### EXCERPTED PASSAGE:
• • •

If we set INT_MAX to sk->sk_rcvbuf, the condition is always false as sk->sk_rmem_alloc is also signed int.
Then, the size of the incoming skb is added to sk->sk_rmem_alloc unconditionally.
This results in integer overflow (possibly multiple times) on sk->sk_rmem_alloc and allows a single socket to have skb up to net.core.udp_mem[1].
For example, if we set a large value to udp_mem[1] and INT_MAX to sk->sk_rcvbuf and flood packets to the socket, we can see multiple overflows:
UDP: inuse 3 mem 7956736 <-- (7956736 << 12) bytes > INT_MAX * 15 ^- PAGE_SHIFT
State Recv-Q ... UNCONN -1757018048 ... <-- flipping the sign repeatedly skmem:(r2537949248,rb2147483646,t0,tb212992,f1984,w0,o0,bl0,d0)
Previously, we had a boundary check for INT_MAX, which was removed by commit 6a1f12dd85a8 ("udp: relax atomic operation on sk->sk_rmem_alloc").
A complete fix would be to revert it and cap the right operand by INT_MAX:
rmem = atomic_add_return(size, &sk->sk_rmem_alloc); if (rmem > min(size + (unsigned int)sk->sk_rcvbuf, INT_MAX)) goto uncharge_drop;
but we do not want to add the expensive atomic_add_return() back just for the corner case.
Casting rmem to unsigned int prevents multiple wraparounds, but we still allow a single wraparound.
UDP: inuse 3 mem 524288 <-- (INT_MAX + 1) >> 12
State Recv-Q ... UNCONN -2147482816 ... <-- INT_MAX + 831 bytes skmem:(r2147484480,rb2147483646,t0,tb212992,f3264,w0,o0,bl0,d14468947)
So, let's define rmem and rcvbuf as unsigned int and check skb->truesize only when rcvbuf is large enough to lower the overflow possibility.
Note that we still have a small chance to see overflow if multiple skbs to the same socket are processed on different core at the same time and each size does not exceed the limit but the total size does.
Note also that we must ignore skb->truesize for a small buffer as explained in commit 363dc73acacb ("udp: be less conservative with sock rmem accounting").

• • •

### JOB:
Transcribe the passage on UDP receive-buffer overflow, starting with "Then, the size" and going on through "up to net.core.udp_mem[1].".

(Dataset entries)
• • •

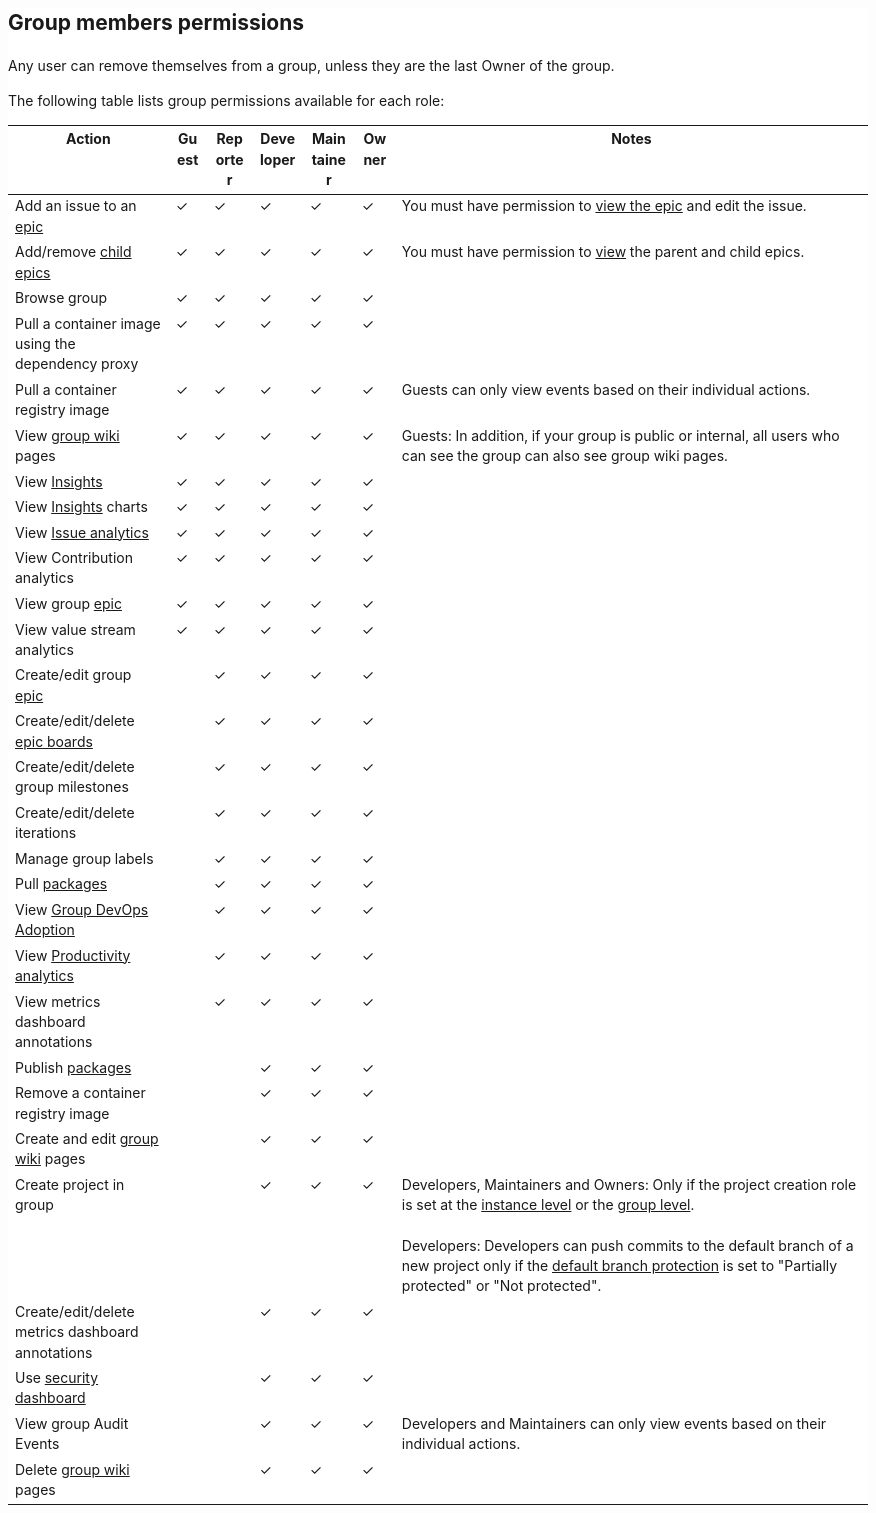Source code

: ## Group members permissions

Any user can remove themselves from a group, unless they are the last Owner of
the group.

The following table lists group permissions available for each role:



| Action                                                                                  | Guest | Reporter | Developer | Maintainer | Owner | Notes |
|-----------------------------------------------------------------------------------------|-------|----------|-----------|------------|-------|-------|
| Add an issue to an [epic](group/epics/index.md)                                         | ✓     | ✓        | ✓         | ✓          | ✓     | You must have permission to [view the epic](group/epics/manage_epics.md#who-can-view-an-epic) and edit the issue. |
| Add/remove [child epics](group/epics/manage_epics.md#multi-level-child-epics)           | ✓     | ✓        | ✓         | ✓          | ✓     | You must have permission to [view](group/epics/manage_epics.md#who-can-view-an-epic) the parent and child epics. |
| Browse group                                                                            | ✓     | ✓        | ✓         | ✓          | ✓     |       |
| Pull a container image using the dependency proxy                                       | ✓     | ✓        | ✓         | ✓          | ✓     |       |
| Pull a container registry image                                                         | ✓     | ✓        | ✓         | ✓          | ✓     | Guests can only view events based on their individual actions. |
| View [group wiki](project/wiki/group.md) pages                                          | ✓     | ✓        | ✓         | ✓          | ✓     | Guests: In addition, if your group is public or internal, all users who can see the group can also see group wiki pages. |
| View [Insights](project/insights/index.md)                                              | ✓     | ✓        | ✓         | ✓          | ✓     |       |
| View [Insights](project/insights/index.md) charts                                       | ✓     | ✓        | ✓         | ✓          | ✓     |       |
| View [Issue analytics](analytics/issue_analytics.md)                                    | ✓     | ✓        | ✓         | ✓          | ✓     |       |
| View Contribution analytics                                                             | ✓     | ✓        | ✓         | ✓          | ✓     |       |
| View group [epic](group/epics/index.md)                                                 | ✓     | ✓        | ✓         | ✓          | ✓     |       |
| View value stream analytics                                                             | ✓     | ✓        | ✓         | ✓          | ✓     |       |
| Create/edit group [epic](group/epics/index.md)                                          |       | ✓        | ✓         | ✓          | ✓     |       |
| Create/edit/delete [epic boards](group/epics/epic_boards.md)                            |       | ✓        | ✓         | ✓          | ✓     |       |
| Create/edit/delete group milestones                                                     |       | ✓        | ✓         | ✓          | ✓     |       |
| Create/edit/delete iterations                                                           |       | ✓        | ✓         | ✓          | ✓     |       |
| Manage group labels                                                                     |       | ✓        | ✓         | ✓          | ✓     |       |
| Pull [packages](packages/index.md)                                                      |       | ✓        | ✓         | ✓          | ✓     |       |
| View [Group DevOps Adoption](group/devops_adoption/index.md)                            |       | ✓        | ✓         | ✓          | ✓     |       |
| View [Productivity analytics](analytics/productivity_analytics.md)                      |       | ✓        | ✓         | ✓          | ✓     |       |
| View metrics dashboard annotations                                                      |       | ✓        | ✓         | ✓          | ✓     |       |
| Publish [packages](packages/index.md)                                                   |       |          | ✓         | ✓          | ✓     |       |
| Remove a container registry image                                                       |       |          | ✓         | ✓          | ✓     |       |
| Create and edit [group wiki](project/wiki/group.md) pages                               |       |          | ✓         | ✓          | ✓     |       |
| Create project in group                                                                 |       |          | ✓         | ✓          | ✓     | Developers, Maintainers and Owners: Only if the project creation role is set at the [instance level](../administration/settings/visibility_and_access_controls.md#define-which-roles-can-create-projects) or the [group level](group/index.md#specify-who-can-add-projects-to-a-group).<br><br>Developers: Developers can push commits to the default branch of a new project only if the [default branch protection](group/manage.md#change-the-default-branch-protection-of-a-group) is set to "Partially protected" or "Not protected". |
| Create/edit/delete metrics dashboard annotations                                        |       |          | ✓         | ✓          | ✓     |       |
| Use [security dashboard](application_security/security_dashboard/index.md)              |       |          | ✓         | ✓          | ✓     |       |
| View group Audit Events                                                                 |       |          | ✓         | ✓          | ✓     | Developers and Maintainers can only view events based on their individual actions. |
| Delete [group wiki](project/wiki/group.md) pages                                        |       |          | ✓         | ✓          | ✓     |       |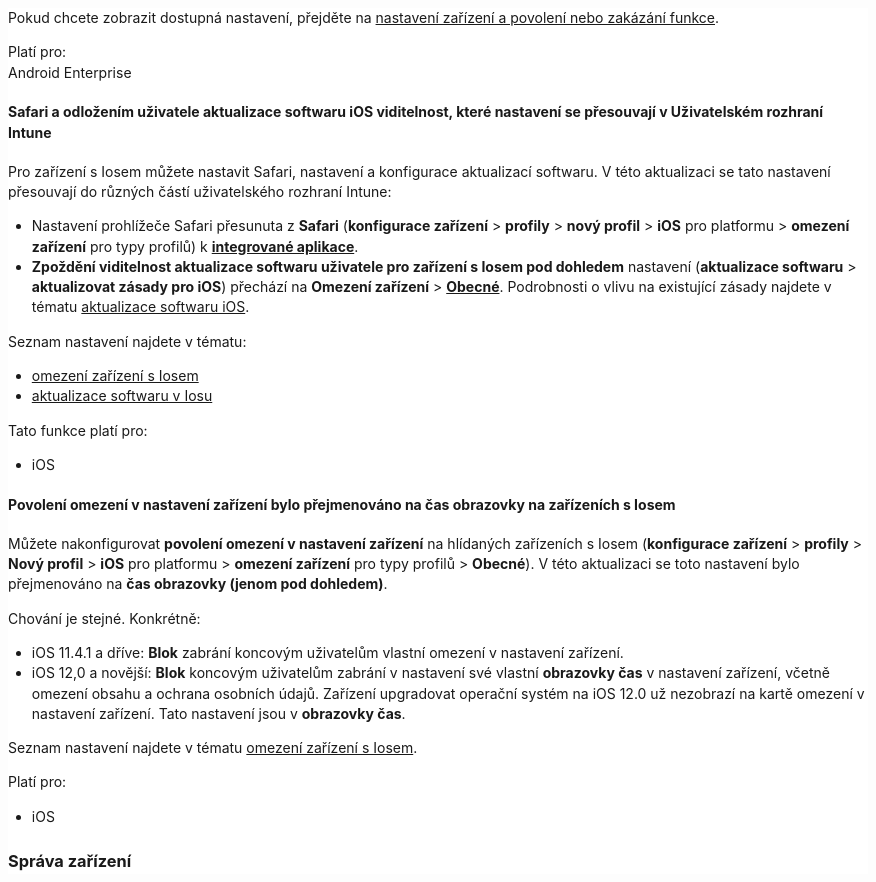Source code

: Pokud chcete zobrazit dostupná nastavení, přejděte na [nastavení zařízení a povolení nebo zakázání funkce](device-restrictions-android-for-work.md#dedicated-device-settings).

Platí pro:  
Android Enterprise

#### <a name="safari-and-delaying-user-software-update-visibility-ios-settings-are-moving-in-the-intune-ui----3640850-3803313-eeready-wnready---"></a>Safari a odložením uživatele aktualizace softwaru iOS viditelnost, které nastavení se přesouvají v Uživatelském rozhraní Intune 
Pro zařízení s Iosem můžete nastavit Safari, nastavení a konfigurace aktualizací softwaru. V této aktualizaci se tato nastavení přesouvají do různých částí uživatelského rozhraní Intune:

- Nastavení prohlížeče Safari přesunuta z **Safari** (**konfigurace zařízení** > **profily** > **nový profil**  >  **iOS** pro platformu > **omezení zařízení** pro typy profilů) k  **[integrované aplikace](device-restrictions-ios.md#built-in-apps)**.
- **Zpoždění viditelnost aktualizace softwaru uživatele pro zařízení s Iosem pod dohledem** nastavení (**aktualizace softwaru** > **aktualizovat zásady pro iOS**) přechází na  **Omezení zařízení** > **[Obecné](device-restrictions-ios.md#general)**.  Podrobnosti o vlivu na existující zásady najdete v tématu [aktualizace softwaru iOS](software-updates-ios.md#configure-the-policy). 

Seznam nastavení najdete v tématu:

- [omezení zařízení s Iosem](device-restrictions-ios.md) 
- [aktualizace softwaru v Iosu](software-updates-ios.md)

Tato funkce platí pro: 

- iOS

#### <a name="enabling-restrictions-in-the-device-settings-is-renamed-to-screen-time-on-ios-devices----3699164-eeready-wnready---"></a>Povolení omezení v nastavení zařízení bylo přejmenováno na čas obrazovky na zařízeních s Iosem 
Můžete nakonfigurovat **povolení omezení v nastavení zařízení** na hlídaných zařízeních s Iosem (**konfigurace zařízení** > **profily**  >  **Nový profil** > **iOS** pro platformu > **omezení zařízení** pro typy profilů > **Obecné**). V této aktualizaci se toto nastavení bylo přejmenováno na **čas obrazovky (jenom pod dohledem)**. 

Chování je stejné. Konkrétně: 

- iOS 11.4.1 a dříve: **Blok** zabrání koncovým uživatelům vlastní omezení v nastavení zařízení. 
- iOS 12,0 a novější: **Blok** koncovým uživatelům zabrání v nastavení své vlastní **obrazovky čas** v nastavení zařízení, včetně omezení obsahu a ochrana osobních údajů. Zařízení upgradovat operační systém na iOS 12.0 už nezobrazí na kartě omezení v nastavení zařízení. Tato nastavení jsou v **obrazovky čas**. 

Seznam nastavení najdete v tématu [omezení zařízení s Iosem](device-restrictions-ios.md#general).

Platí pro: 
- iOS


### <a name="device-management"></a>Správa zařízení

• • •

### ANSWER TO THIS PROBLEM:
Then, the size of the incoming skb is added to sk->sk_rmem_alloc unconditionally.
This results in integer overflow (possibly multiple times) on sk->sk_rmem_alloc and allows a single socket to have skb up to net.core.udp_mem[1].